When new documents are ready to be translated:

  1. Mr Grey completes a new chapter and commits it to the repository.

    Mr Grey also changes some of the images.

    A new revision is now available.

  2. Messrs Πράσινος, Жълт and Azul synchronise their working copies with the master repository (only the trunk is updated).

  3. Each of them also updates the local branch.

Trunk and branches

What if Mr Πράσινος detects some spelling errors in the English version?

  1. Mr Πράσινος changes the English files in the trunk, makes a local commit and notifies Mr Grey.

  2. Mr Grey reviews the changes and accepts the pull request.

    The last revision of the master repository now includes the changes made by Mr Πράσινος (but not the Greek branch).

  3. Messrs Жълт and Azul synchronise their working copies with the master repository.

    The working copies of the trunk are updated. Each team member must update their specific local branches.

Trunk and branches

Branches can function as different versions...

  1. Mr Πράσινος changes the default stylesheet, including some styles that improve its use with the Greek alphabet.

    Changes are made only in the Greek language branch.

  2. Mr Жълт makes a similar change, due to the Cyrillic alphabet.

    Changes are made only to the Bulgarian language branch.

  3. Mr Azul dislikes the colour of chapter headings and changes the stylesheet in the Portuguese language branch.

    Mr Azul decides to submit the changes to Mr Grey, so that the trunk can also be changed.

  4. Mr Grey reviews the changes made by Mr Azul, but does not accept them.

    The trunk stylesheet is not changed.

Trunk and branches

Glossary

baseline
An approved revision of a file from which subsequent changes can be made.
branch
A set of files under version control may be branched (forked) at a point in time. From that time forward, the two copies of the files may develop in different ways, independently of each other.
change
A change (or diff, or delta) represents a specific modification to a file under version control.
changeset
A collection of files that have changes.
checkout
See ‘clone’.
clone
To clone is to create a local working copy from the repository. A user may specify a revision or obtain the latest. In centralised version control systems (with a single central repository), the term ‘checkout’ is also used. The term ‘checkout’ can be used as a noun to describe the working copy.
commit
To commit is to write or merge the changes made in the working copy back to the repository. The terms ‘commit’ and ‘checkin’ can also be used as nouns to describe the revision that is created as a result of committing.
conflict

A conflict occurs when different parties make changes to the same file, and the system is unable to reconcile the changes.

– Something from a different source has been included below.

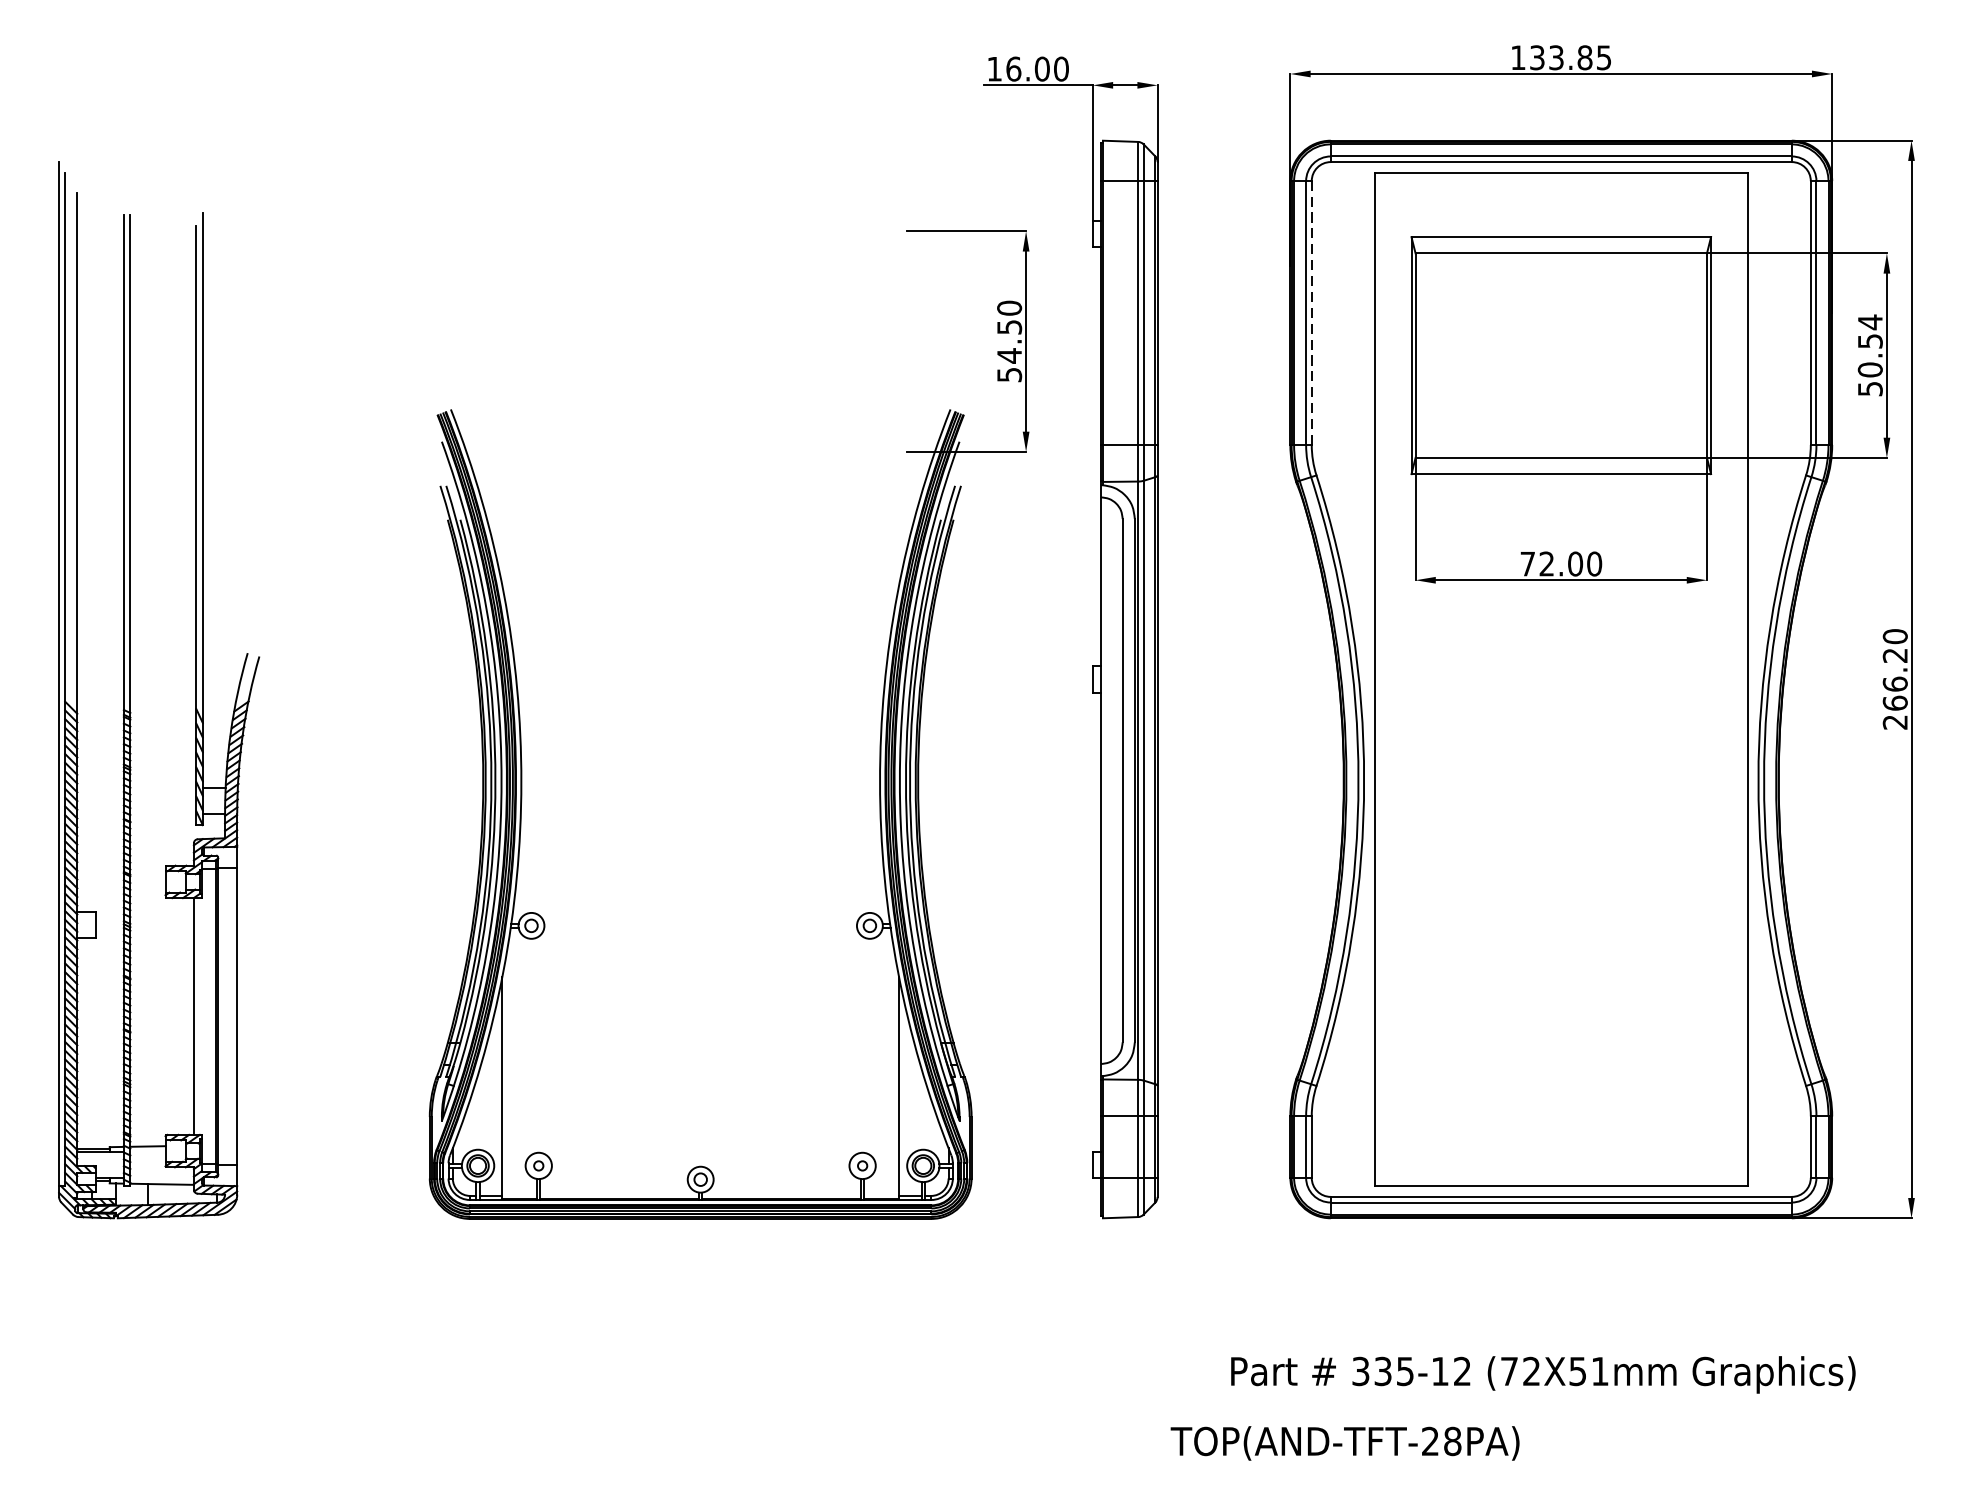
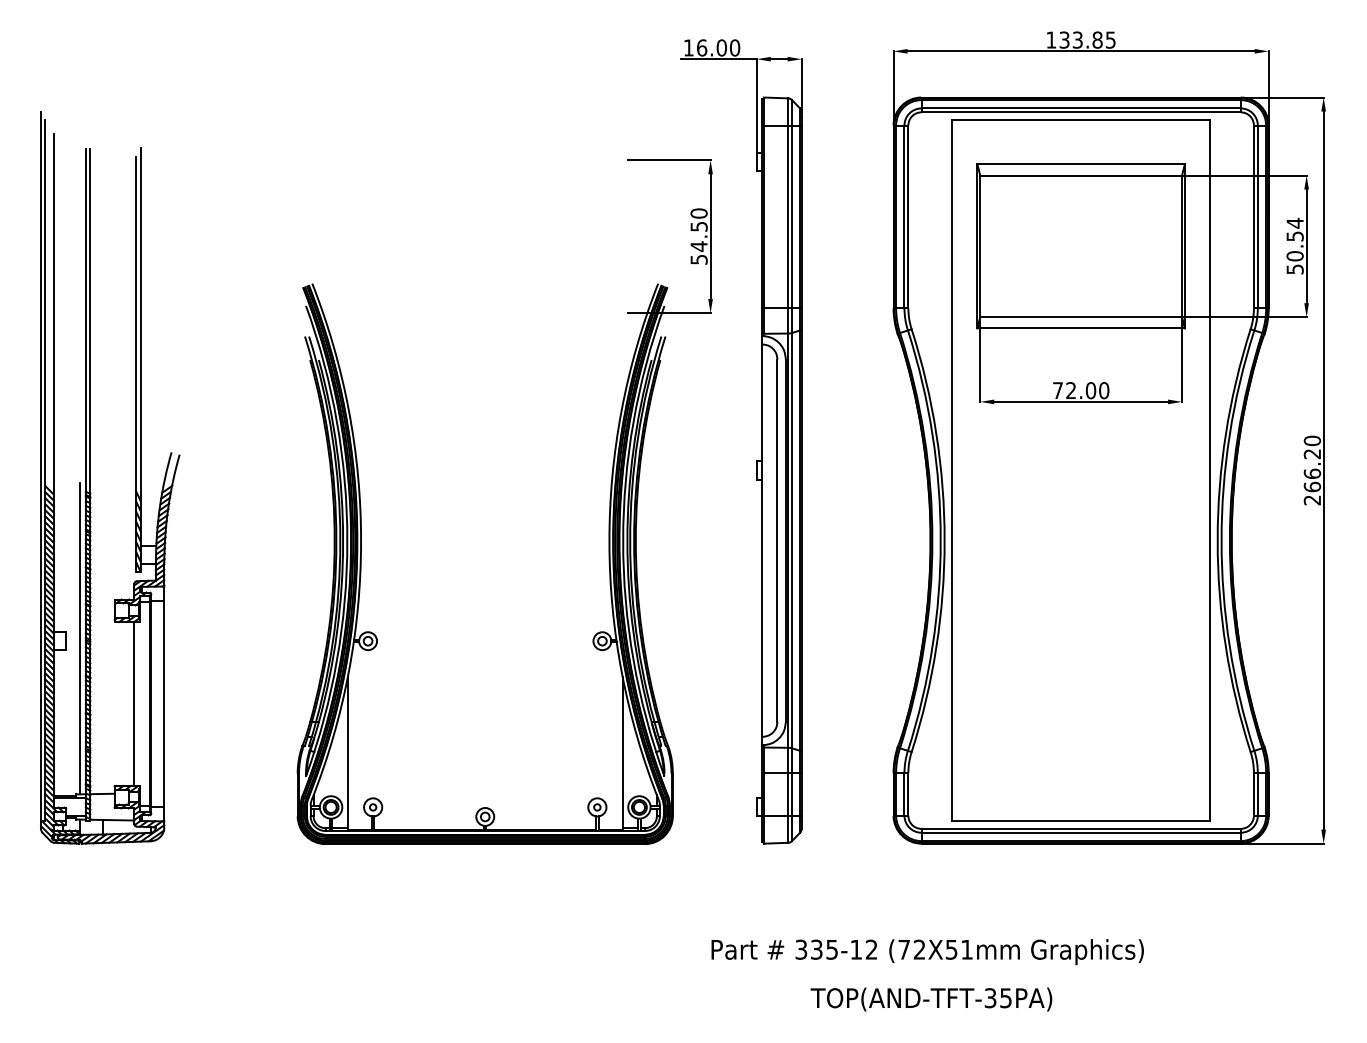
line: (1311, 312) -> (908, 216), dashed -> solid
line: (116, 921) -> (80, 638), added
text: (1543, 1375) -> (927, 952), moved
text: (1441, 1441) -> (998, 998), TOP(AND-TFT-28PA) -> TOP(AND-TFT-35PA)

A user must resolve the conflict by combining the changes, or by selecting one change in favour of the other.

fork
See ‘branch’.
head

The most recent revision, either to the trunk or to a branch.

The trunk and each branch have their own head. HEAD is sometimes used to refer to the head of the trunk.

merge

A merge is an operation in which two sets of changes are applied to a file or set of files under version control.

A user updates their working copy with changes made to the repository by other users.

A user tries to update a repository with changes made to a working copy.

repository
The repository is where the files’ current and historical data are stored, often on a server.
resolve
The act of user intervention to address a conflict between different changes to the same file.
revision
A revision (version) is any registered “snapshot” in time of the repository.
sync
See ‘update’.
trunk
The trunk is the “main” line of development to the collection of information under version control, consisting only of ‘baseline’ (approved) files.
update
An update (or sync) merges changes made in the original repository (by other users, for example) into the local working copy.
version
See ‘revision’.
working copy
A working copy is a local copy of files from a repository, made at a specific time (revision).